Required tasks:
1. Answer these questions about the post on cabin fever, one line each:
(a) In what year was cabin fever first recorded, according to the passage taken from Wikipedia?
(b) Where was the writer living when a murder attributed to cabin fever happened every year?
(c) What is the first symptom on the checklist?
2. Set down, word for word, the stretch of the post on cabin fever that begins at the words "From Rourke: This" and stops after "Editor – Bev!".

Document passage:
Content starts
From Rourke: This post somehow fell behind a stack of preparedness books that I have been meaning to read…..for months. So – it’s been a bit delayed but still another great one form our Executive Editor – Bev!
Preparing for Cabin Fever
By Bev Sandlin, Executive Editor
Oh yah, I have Cabin Fever! Irritable, restless, bored, sleeping more than usual, and a bit distrustful and paranoid—yup, that’s Cabin Fever! And I usually deal with it by starting a new project to throw myself into!
I lifted this from Wikipedia, “first recorded in 1918, for a claustrophobic reaction that takes place when a person or group is isolated and/or shut in a small space, with nothing to do for an extended period. Cabin fever describes the extreme irritability and restlessness a person may feel in these situations.” And it got me to thinking of a SHFT situation and how this could be a very real situation to cope with.
Oh, we can all laugh about Cabin Fever, but when trapped in a situation where you can’t get out and visit, go shopping, even chat with someone on the telephone, it is very real! When I lived in the mountains there was a murder every year, ultimately attributed to Cabin Fever—it is a very real condition. And we don’t even want to go into that horror flick, “The Shining” based on cabin fever!
So, how do you prepare for a Cabin Fever situation? Know the symptoms and be self-aware enough to recognize them in yourself, and others, as opposed to giving into your feelings and reacting to others—MUCH easier said than done!
Here is your checklist of symptoms:
1. Extremely irritable over an extended period of time and increasing.
Content ends
Stored data:
Content starts
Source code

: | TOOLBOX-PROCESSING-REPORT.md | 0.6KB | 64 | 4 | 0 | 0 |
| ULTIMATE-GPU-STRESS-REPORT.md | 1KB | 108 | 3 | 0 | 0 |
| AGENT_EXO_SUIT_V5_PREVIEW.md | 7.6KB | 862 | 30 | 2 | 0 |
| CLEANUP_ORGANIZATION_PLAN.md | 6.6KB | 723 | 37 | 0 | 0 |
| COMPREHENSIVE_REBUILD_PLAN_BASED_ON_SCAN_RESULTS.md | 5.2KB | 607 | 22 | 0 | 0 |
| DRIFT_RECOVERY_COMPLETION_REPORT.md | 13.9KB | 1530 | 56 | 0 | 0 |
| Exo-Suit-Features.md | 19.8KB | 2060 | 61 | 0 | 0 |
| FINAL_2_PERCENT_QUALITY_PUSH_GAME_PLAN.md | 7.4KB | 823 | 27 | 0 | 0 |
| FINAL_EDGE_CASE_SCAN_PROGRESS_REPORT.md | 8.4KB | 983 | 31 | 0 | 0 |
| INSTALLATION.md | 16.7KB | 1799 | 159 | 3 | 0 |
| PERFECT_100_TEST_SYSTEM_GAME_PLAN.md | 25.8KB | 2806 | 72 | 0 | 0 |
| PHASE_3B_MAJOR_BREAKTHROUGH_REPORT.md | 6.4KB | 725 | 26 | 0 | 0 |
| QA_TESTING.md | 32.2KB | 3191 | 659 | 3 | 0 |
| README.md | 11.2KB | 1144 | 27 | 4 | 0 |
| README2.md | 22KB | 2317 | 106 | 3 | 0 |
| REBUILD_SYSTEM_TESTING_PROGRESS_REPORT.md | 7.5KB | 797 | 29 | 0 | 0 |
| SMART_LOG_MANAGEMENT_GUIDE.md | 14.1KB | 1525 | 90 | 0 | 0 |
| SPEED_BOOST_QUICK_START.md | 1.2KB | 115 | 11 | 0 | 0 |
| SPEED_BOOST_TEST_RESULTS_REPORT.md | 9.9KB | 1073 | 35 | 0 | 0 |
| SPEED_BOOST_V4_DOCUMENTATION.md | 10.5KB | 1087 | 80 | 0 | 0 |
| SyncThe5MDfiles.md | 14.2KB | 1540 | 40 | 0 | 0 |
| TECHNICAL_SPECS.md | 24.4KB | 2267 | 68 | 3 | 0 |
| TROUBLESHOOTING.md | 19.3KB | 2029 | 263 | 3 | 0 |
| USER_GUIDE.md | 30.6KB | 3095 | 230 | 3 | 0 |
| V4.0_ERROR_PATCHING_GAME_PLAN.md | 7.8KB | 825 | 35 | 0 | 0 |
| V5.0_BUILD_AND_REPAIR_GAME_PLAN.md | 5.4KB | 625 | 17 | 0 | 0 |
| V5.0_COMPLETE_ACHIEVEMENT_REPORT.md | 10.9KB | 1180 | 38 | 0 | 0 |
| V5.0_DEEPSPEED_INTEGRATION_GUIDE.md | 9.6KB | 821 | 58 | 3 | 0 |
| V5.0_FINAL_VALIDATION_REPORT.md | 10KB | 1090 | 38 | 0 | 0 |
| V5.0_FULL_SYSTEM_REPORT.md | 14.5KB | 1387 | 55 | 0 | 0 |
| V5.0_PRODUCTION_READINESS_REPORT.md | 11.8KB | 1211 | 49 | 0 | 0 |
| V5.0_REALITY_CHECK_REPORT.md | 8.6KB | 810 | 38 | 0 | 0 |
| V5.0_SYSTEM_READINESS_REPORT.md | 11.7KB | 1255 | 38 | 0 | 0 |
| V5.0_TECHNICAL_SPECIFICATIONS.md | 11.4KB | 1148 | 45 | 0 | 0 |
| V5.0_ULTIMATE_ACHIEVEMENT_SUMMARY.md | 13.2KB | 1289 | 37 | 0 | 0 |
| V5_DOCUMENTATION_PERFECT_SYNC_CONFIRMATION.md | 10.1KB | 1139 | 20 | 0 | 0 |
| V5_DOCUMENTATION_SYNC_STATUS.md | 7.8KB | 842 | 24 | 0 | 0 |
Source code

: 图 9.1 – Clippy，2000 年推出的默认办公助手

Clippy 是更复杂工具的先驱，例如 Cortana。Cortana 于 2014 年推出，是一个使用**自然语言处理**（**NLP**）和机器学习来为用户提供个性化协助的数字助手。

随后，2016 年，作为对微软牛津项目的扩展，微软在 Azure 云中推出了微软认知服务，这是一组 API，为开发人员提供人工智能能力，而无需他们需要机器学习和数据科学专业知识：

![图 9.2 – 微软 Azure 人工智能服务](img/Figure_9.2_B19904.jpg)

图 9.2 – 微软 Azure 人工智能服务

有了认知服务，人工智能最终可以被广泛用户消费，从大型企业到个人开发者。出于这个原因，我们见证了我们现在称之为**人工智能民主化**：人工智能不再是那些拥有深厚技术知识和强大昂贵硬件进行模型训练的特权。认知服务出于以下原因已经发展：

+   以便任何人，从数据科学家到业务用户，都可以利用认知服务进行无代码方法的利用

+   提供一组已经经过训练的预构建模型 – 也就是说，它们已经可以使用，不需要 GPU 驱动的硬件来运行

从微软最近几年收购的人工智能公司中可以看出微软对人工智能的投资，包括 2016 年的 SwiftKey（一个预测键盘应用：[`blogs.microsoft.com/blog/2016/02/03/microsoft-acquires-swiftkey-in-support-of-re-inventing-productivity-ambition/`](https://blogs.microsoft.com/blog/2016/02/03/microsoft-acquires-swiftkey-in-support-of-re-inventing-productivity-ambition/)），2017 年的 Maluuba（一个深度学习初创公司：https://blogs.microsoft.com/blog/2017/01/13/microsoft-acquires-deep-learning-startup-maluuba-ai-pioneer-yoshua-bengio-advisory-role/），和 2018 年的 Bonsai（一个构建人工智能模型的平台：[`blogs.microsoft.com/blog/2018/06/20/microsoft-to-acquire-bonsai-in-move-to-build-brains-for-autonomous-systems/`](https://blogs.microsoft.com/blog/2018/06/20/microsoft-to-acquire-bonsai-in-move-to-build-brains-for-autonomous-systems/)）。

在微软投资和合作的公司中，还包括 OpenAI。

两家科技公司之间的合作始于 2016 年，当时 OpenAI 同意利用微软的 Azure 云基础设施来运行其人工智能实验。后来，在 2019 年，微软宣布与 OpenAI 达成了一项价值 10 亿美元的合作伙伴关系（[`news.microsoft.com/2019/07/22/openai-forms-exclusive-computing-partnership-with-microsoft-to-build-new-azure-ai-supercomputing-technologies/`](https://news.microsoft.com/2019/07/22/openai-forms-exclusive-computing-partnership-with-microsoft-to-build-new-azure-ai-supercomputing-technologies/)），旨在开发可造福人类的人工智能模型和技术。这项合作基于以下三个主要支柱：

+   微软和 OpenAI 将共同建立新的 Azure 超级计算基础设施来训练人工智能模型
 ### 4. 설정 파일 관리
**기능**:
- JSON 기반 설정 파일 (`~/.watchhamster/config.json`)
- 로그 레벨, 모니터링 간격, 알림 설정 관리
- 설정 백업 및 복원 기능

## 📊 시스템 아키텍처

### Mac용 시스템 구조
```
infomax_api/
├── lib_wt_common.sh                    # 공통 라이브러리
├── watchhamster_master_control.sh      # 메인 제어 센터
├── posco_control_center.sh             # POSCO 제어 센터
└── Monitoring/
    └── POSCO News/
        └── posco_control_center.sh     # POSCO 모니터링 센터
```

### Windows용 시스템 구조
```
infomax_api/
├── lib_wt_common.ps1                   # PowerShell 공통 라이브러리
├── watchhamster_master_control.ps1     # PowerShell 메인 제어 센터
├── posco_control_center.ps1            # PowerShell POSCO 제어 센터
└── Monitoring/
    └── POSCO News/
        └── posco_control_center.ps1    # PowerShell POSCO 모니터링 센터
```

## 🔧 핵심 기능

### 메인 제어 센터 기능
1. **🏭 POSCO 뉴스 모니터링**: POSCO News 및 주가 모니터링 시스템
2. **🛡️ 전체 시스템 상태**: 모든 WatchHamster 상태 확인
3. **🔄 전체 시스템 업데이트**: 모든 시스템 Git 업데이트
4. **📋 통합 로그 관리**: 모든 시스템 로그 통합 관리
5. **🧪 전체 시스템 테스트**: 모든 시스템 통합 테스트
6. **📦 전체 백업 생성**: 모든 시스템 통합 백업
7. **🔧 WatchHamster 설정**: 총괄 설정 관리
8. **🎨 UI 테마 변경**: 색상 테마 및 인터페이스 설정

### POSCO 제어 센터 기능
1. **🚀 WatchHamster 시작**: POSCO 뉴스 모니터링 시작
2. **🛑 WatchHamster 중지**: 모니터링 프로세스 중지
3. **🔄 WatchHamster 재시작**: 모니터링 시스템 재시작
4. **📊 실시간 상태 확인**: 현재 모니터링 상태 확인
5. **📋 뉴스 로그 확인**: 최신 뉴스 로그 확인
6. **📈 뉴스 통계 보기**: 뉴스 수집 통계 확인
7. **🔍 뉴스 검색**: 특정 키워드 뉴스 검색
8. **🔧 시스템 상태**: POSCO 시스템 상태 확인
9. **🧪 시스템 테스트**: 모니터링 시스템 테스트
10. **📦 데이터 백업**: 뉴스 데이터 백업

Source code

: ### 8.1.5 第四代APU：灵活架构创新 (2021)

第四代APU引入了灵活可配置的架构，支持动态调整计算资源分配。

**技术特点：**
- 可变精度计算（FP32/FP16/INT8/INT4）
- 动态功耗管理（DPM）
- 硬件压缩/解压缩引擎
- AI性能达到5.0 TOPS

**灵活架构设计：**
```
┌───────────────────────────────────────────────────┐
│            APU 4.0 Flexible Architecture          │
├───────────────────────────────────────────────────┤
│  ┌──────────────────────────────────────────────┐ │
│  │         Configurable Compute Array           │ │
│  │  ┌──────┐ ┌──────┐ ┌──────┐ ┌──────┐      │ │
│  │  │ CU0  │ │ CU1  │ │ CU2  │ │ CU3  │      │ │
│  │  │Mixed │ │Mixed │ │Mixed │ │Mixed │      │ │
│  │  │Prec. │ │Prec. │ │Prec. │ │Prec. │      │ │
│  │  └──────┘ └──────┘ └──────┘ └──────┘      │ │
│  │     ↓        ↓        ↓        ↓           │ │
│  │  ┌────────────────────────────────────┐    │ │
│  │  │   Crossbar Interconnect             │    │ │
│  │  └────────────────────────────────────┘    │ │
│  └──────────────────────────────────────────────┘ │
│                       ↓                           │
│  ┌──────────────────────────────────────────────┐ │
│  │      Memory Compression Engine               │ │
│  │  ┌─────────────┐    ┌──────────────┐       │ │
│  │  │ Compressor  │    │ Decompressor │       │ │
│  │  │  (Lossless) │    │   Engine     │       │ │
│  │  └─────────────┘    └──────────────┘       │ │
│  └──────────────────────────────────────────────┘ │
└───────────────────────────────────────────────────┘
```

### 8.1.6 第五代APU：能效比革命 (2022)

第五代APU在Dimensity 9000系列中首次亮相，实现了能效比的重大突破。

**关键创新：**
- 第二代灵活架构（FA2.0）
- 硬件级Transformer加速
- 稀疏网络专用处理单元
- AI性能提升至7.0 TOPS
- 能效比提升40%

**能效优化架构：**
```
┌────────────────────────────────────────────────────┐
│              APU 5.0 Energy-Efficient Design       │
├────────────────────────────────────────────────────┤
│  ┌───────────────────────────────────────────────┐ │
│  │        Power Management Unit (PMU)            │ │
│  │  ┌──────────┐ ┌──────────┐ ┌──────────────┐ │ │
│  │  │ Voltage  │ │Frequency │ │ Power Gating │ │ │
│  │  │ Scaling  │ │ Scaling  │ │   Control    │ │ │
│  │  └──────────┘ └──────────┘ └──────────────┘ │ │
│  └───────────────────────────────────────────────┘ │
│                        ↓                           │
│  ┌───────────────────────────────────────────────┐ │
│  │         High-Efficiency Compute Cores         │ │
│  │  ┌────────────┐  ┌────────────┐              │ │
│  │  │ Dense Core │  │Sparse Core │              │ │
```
Content ends
Answer section:
1.
(a) 1918
(b) In the mountains
(c) Being extremely irritable over an extended period of time, with the irritability increasing

2.
From Rourke: This post somehow fell behind a stack of preparedness books that I have been meaning to read…..for months. So – it’s been a bit delayed but still another great one form our Executive Editor – Bev!